BioLemmatizer |
The BioLemmatizer 1.2 release adds an optional functionality to normalize British English spellings into American English spellings and then retrieve corresponding lemmas. For instance: the lemma of "haemangioblastomata" will be "hemangioblastoma".
The BioLemmatizer 1.1 public release is the FULL version of the BioLemmatizer. It includes the data from the EBI term repository, the publicly available part of the BioLexicon database. The lemmatization accuracy of the BioLemmatizer 1.1 is 99% on a sampled set of CRAFT, a richly annotated corpus of 97 full-text biomedical journal articles.
If you use the BioLemmatizer to support academic research, please cite the following paper:
Haibin Liu, Tom Christiansen, William A Baumgartner Jr, and Karin Verspoor BioLemmatizer: a lemmatization tool for morphological processing of biomedical text Journal of Biomedical Semantics, 2012, 3:3.

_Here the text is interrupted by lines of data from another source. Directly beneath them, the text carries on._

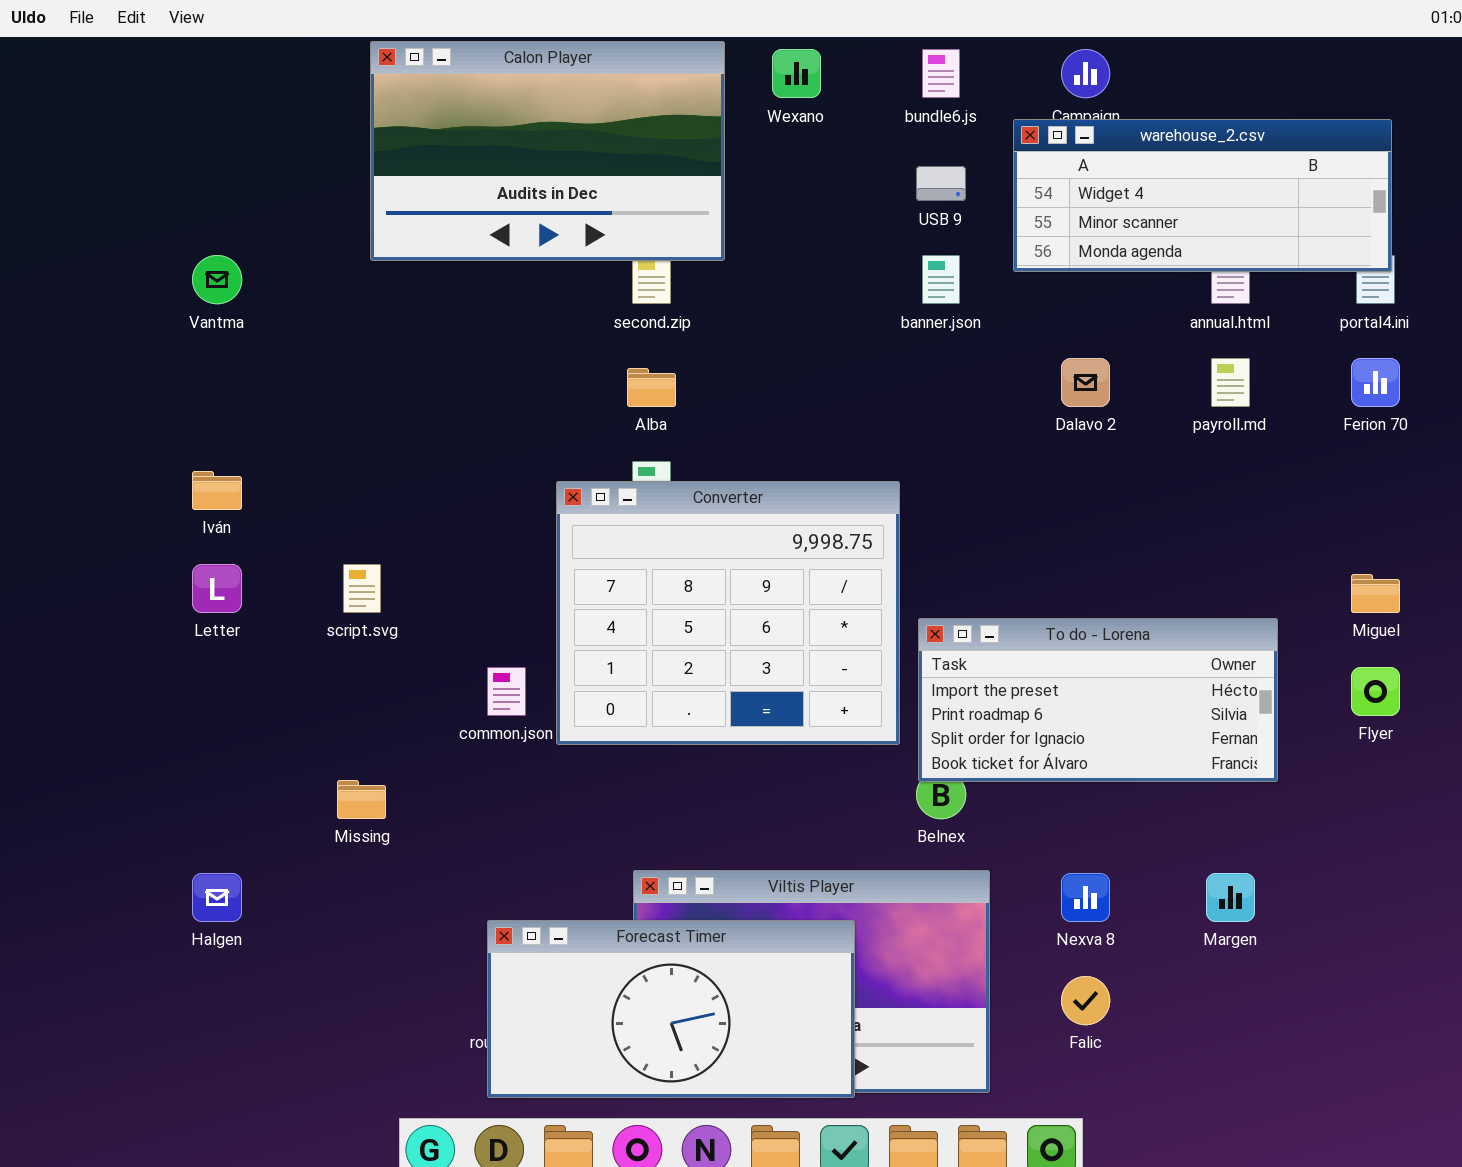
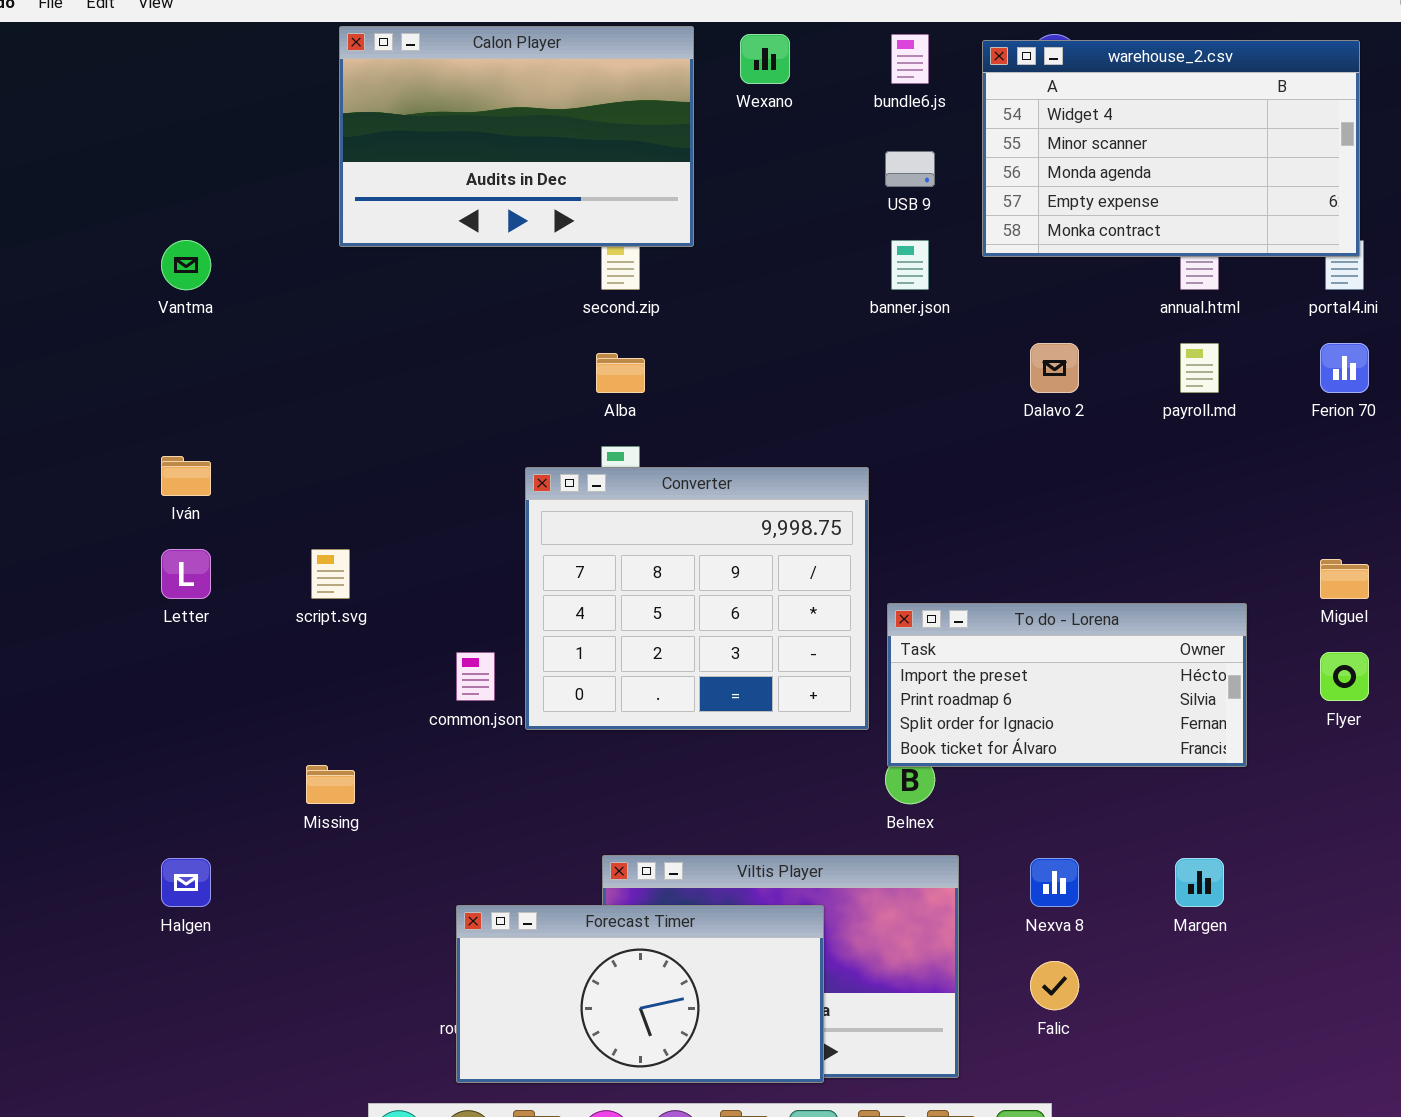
warehouse_2.csv: [1013,119,1392,272] -> [982,40,1360,257], resized

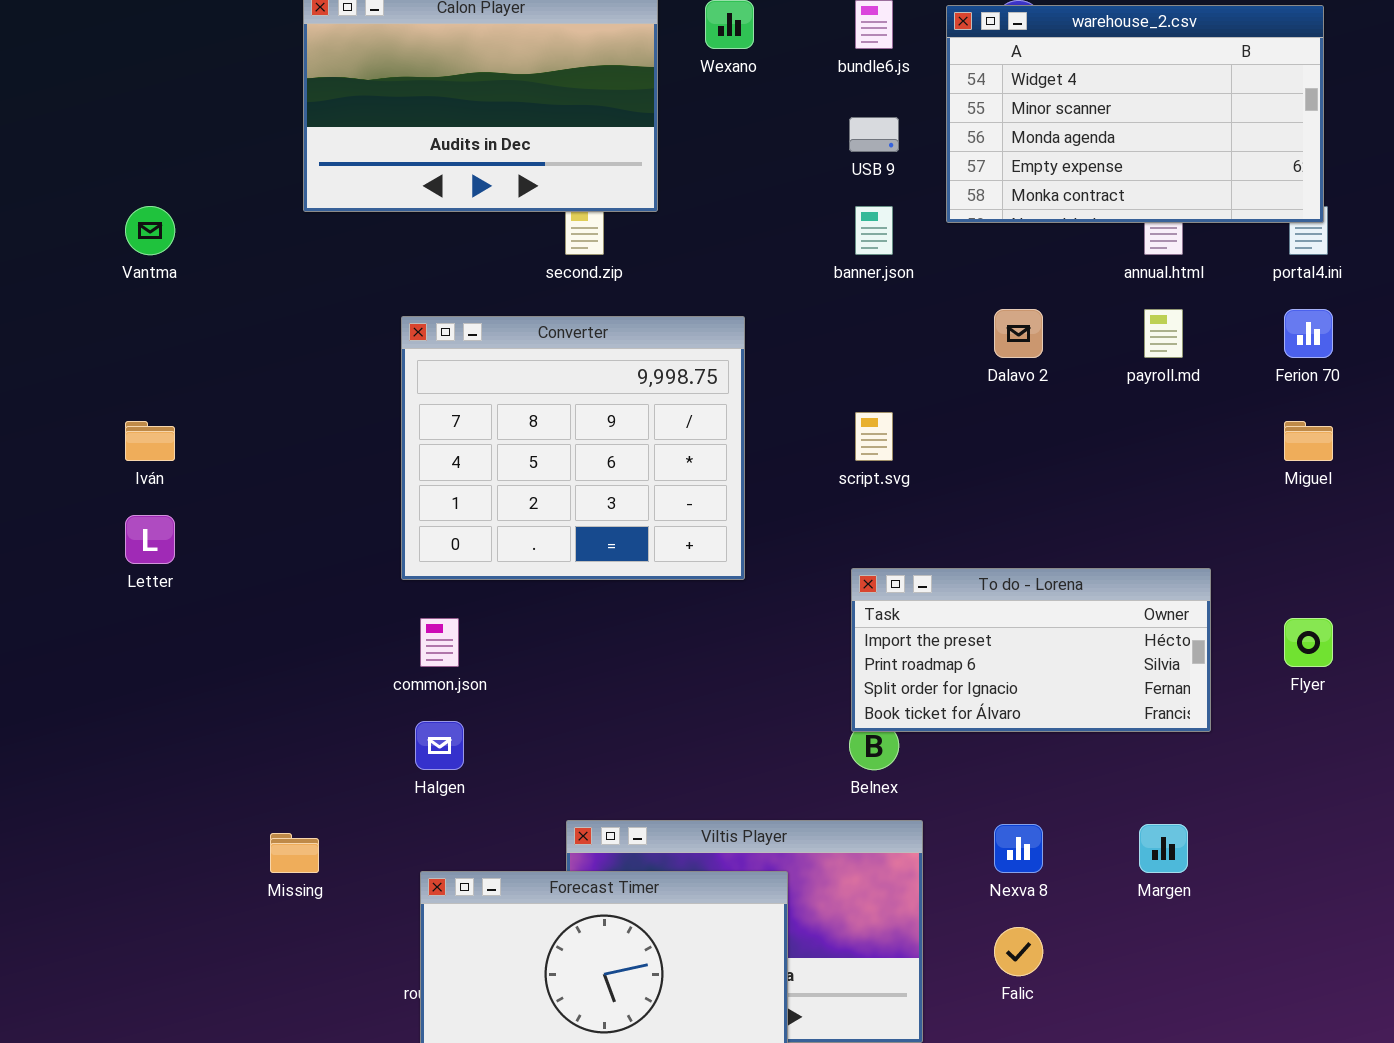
Converter: [525,467,869,730] -> [401,316,745,580], moved
script.svg: [311,549,350,599] -> [855,412,893,461], moved
Miguel: [1320,559,1369,599] -> [1284,421,1333,461], moved
Missing: [306,765,355,804] -> [270,833,319,873], moved
Halgen: [161,858,211,907] -> [415,721,464,770], moved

Source code and resources pertaining to the BioLemmatizer 1.2 release are available here
Java API documentation can be found at http://biolemmatizer.sourceforge.net/apidocs/
Version 1.2 of the BioLemmatizer is available via a Maven repository. If you use Maven as your build tool, you can add the BioLemmatizer as a dependency by adding the following to your pom.xml file:
<dependency> <groupId>edu.ucdenver.ccp</groupId> <artifactId>biolemmatizer-core</artifactId> <version>1.2</version> </dependency> <dependency> <groupId>edu.ucdenver.ccp</groupId> <artifactId>biolemmatizer-uima</artifactId> <version>1.2</version> </dependency> <repository> <id>bionlp-sourceforge</id> <url>http://svn.code.sf.net/p/bionlp/code/repo</url> </repository>